If there were a phone in this old house, I would call you and have a good chat. It would pick you right up. But then, I know by the time you get this letter Robert shall have arrived and taken you for a grand lunch while he’s in the city handling some pre-registration papers at Columbia. The ever-thoughtful one, your friend, and my husband, promised he would amuse you at least one day while he was there. He’s quite good at amusing you. I’m sometimes jealous he’s been your friend longer than I have, but then, we might not have met if not for him. Robert is excited to get back to classes. Thank God for the G.I. Bill. He’ll be back at Columbia in September and finish what the war interrupted.
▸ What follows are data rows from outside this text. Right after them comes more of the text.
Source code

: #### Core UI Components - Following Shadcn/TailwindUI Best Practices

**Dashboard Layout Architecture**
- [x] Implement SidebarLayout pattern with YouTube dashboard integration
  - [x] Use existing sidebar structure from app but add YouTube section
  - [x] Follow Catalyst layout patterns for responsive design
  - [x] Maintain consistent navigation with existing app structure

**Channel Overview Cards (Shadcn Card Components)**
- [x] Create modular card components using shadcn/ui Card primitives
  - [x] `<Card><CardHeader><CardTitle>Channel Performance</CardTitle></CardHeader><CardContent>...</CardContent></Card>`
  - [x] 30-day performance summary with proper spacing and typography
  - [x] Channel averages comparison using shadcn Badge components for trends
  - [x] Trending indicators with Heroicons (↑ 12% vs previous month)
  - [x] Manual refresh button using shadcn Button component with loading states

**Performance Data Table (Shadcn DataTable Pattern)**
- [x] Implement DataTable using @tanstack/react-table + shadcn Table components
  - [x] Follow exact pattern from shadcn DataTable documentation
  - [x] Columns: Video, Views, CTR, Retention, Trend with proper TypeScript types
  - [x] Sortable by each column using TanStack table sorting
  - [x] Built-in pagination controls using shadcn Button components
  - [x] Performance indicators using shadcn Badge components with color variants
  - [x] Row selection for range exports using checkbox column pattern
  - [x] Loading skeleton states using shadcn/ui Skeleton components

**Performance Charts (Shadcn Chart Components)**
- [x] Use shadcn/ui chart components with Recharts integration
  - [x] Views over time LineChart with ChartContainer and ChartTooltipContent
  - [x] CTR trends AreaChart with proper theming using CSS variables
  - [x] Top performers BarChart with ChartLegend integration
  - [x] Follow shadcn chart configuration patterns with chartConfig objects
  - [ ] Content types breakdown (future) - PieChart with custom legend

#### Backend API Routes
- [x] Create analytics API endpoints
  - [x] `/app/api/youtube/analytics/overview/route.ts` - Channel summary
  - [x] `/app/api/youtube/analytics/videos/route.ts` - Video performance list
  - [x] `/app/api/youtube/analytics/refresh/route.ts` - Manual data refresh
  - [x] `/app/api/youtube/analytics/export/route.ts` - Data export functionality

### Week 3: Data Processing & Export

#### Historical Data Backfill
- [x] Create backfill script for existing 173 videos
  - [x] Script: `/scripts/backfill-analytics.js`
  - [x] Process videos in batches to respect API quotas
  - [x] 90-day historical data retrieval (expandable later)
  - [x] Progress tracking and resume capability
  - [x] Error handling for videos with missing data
Now, back to your morose view of the state of affairs. Maybe it’s the beautiful sea or maybe it is Amanda kicking inside of me, but I can’t believe the state of America is as depressing as you paint it. Although, you do make me think. Perhaps the closing of our little Beach Theatre is an indication of what you mean. I’m sure you would say, “Aha! Just look at where America is going!” When the sign announcing the last performance was tacked in the window, I felt quite stricken, as did Mother. We attended the town meeting to lodge our protests, but money was the only voice heard. It seems the cinema is taking all the business away. This is such a small town, and really only populated in the summer with us city folks, but the outcome is still so disappointing. The youngsters prefer watching movie stars on the big screen to locals on the stage. It’s a sad statement on the cultural tradition of any community when the theatre falls into decline and abandonment.
Of course, I too have concerns about the atomic bomb. I’m bringing a child into this world. But I have faith in the scientific community. Unlike you, I was a part of that community and do not see it as a self-involved, self-perpetuating, abstract sterile environment. Which brings us back to Jackson Pollock. I don’t believe abstract art is a retreat from reality. Isn’t it more of a creative response to signify our freedom and liberalism?
Tilly, pack it up and come and visit. This one-sided debate is too difficult. I want you to feel Amanda kick. How do I know it’s Amanda and not John I’m carrying? I just know. Mother agrees. And no, I have chosen no other name than Amanda. After all, it is a grand tradition. I am Amanda, my mother is Amanda, and my grandmother is Amanda. I wouldn’t get into this debate with you if you were here. We have had it already, but since I can have the last word, I shall state with conviction and without retort from you that an individual is not determined by whether or not she has her own unique name or shares it with her mother before her. I can guarantee you, any name I might come up with will not be unique to this world. And then what? She shares a name with some unknown woman with no history between them, no connection, no pride in tradition? So pooh-pooh tradition all you want. My Amanda will be quite the individual; so much the more with the influence of her mother and her adopted Bohemian Spinster Auntie Tilly. Yes, you shall be known as Auntie Tilly, Amanda’s Spinster Aunt. So sad for Tilly—twenty-four and already a spinster. Are you laughing yet? Perhaps Robert will meet someone at Columbia and introduce you. Now I laugh imagining that you, of all people, need help in that department.
It’s time for me to lather on more sun tan lotion (another good thing to come out of the war) and start reading. I am going to see what Dr. Benjamin Spock knows about raising Amanda.
Please write soon and tell me about all those wonderful nights dancing until dawn, drinking Manhattans and teasing all the eligible men of New York. And watch over my handsome husband adrift in the big city.